# [What the exercise asks]
Please copy everything from the line containing "family: Phalacrocoracidae" down to the end of the material, swapping "common name" for "vernacular name" and leaving all else unchanged.
--------------------------------
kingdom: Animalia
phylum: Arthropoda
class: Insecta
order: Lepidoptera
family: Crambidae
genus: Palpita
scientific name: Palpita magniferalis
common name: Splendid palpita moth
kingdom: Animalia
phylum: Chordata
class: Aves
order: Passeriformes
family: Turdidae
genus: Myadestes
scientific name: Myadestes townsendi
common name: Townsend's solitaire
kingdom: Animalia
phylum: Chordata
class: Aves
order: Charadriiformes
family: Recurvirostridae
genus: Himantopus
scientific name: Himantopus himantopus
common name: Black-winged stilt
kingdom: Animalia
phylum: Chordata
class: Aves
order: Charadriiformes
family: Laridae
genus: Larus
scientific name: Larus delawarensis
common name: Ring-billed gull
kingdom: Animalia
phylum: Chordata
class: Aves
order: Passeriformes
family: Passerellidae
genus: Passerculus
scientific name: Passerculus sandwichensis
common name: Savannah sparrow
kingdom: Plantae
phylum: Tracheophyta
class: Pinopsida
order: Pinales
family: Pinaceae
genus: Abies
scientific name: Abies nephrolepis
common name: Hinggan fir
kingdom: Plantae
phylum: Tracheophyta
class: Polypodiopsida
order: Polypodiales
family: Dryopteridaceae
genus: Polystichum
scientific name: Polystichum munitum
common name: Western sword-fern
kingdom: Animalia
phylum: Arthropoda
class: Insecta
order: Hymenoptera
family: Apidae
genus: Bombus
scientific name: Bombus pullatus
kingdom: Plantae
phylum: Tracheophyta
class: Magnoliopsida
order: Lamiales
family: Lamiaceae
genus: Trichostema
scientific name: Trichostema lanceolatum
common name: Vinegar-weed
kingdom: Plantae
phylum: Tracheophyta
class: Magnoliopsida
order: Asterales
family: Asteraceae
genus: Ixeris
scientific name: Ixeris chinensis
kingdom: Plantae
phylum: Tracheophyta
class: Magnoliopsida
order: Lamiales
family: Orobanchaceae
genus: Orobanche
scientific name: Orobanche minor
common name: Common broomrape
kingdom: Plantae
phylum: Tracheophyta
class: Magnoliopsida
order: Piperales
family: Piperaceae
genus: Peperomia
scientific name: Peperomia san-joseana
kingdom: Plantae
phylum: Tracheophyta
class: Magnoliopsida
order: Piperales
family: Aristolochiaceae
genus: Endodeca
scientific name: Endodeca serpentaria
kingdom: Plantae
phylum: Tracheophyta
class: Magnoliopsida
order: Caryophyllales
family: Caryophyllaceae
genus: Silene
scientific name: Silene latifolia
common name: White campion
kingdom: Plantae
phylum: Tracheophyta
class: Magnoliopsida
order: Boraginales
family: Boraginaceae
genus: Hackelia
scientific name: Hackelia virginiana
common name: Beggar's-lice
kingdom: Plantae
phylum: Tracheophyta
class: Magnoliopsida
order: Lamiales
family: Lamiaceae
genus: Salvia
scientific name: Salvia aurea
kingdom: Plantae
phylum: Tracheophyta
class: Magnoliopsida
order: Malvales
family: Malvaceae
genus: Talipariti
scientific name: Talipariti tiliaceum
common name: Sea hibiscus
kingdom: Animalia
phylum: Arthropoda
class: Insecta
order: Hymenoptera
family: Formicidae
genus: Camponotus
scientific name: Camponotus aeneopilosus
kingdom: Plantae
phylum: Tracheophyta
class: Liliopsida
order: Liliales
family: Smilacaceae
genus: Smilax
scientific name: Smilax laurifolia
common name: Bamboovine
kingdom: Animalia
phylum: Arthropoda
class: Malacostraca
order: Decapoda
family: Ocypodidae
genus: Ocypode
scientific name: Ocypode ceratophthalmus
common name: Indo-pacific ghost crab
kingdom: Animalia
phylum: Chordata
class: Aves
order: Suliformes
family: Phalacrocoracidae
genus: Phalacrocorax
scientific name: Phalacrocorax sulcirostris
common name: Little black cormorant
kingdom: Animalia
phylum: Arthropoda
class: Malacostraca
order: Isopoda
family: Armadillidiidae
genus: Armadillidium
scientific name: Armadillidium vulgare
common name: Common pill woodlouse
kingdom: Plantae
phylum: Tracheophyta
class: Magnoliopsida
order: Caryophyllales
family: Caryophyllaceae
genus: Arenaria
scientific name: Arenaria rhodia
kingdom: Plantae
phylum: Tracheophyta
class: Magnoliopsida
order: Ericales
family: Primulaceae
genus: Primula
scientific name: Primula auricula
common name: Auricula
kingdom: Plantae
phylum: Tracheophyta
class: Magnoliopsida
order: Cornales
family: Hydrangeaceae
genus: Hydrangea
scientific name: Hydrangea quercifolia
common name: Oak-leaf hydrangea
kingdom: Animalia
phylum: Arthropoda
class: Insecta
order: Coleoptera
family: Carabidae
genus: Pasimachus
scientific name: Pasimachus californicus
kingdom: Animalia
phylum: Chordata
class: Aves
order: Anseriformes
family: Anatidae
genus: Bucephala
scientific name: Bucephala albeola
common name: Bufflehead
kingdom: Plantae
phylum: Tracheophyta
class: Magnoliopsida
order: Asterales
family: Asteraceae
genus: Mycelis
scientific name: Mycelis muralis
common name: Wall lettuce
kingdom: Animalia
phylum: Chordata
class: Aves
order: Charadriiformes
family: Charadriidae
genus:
--------------------------------
# [Written solution]
family: Phalacrocoracidae
genus: Phalacrocorax
scientific name: Phalacrocorax sulcirostris
vernacular name: Little black cormorant
kingdom: Animalia
phylum: Arthropoda
class: Malacostraca
order: Isopoda
family: Armadillidiidae
genus: Armadillidium
scientific name: Armadillidium vulgare
vernacular name: Common pill woodlouse
kingdom: Plantae
phylum: Tracheophyta
class: Magnoliopsida
order: Caryophyllales
family: Caryophyllaceae
genus: Arenaria
scientific name: Arenaria rhodia
kingdom: Plantae
phylum: Tracheophyta
class: Magnoliopsida
order: Ericales
family: Primulaceae
genus: Primula
scientific name: Primula auricula
vernacular name: Auricula
kingdom: Plantae
phylum: Tracheophyta
class: Magnoliopsida
order: Cornales
family: Hydrangeaceae
genus: Hydrangea
scientific name: Hydrangea quercifolia
vernacular name: Oak-leaf hydrangea
kingdom: Animalia
phylum: Arthropoda
class: Insecta
order: Coleoptera
family: Carabidae
genus: Pasimachus
scientific name: Pasimachus californicus
kingdom: Animalia
phylum: Chordata
class: Aves
order: Anseriformes
family: Anatidae
genus: Bucephala
scientific name: Bucephala albeola
vernacular name: Bufflehead
kingdom: Plantae
phylum: Tracheophyta
class: Magnoliopsida
order: Asterales
family: Asteraceae
genus: Mycelis
scientific name: Mycelis muralis
vernacular name: Wall lettuce
kingdom: Animalia
phylum: Chordata
class: Aves
order: Charadriiformes
family: Charadriidae
genus:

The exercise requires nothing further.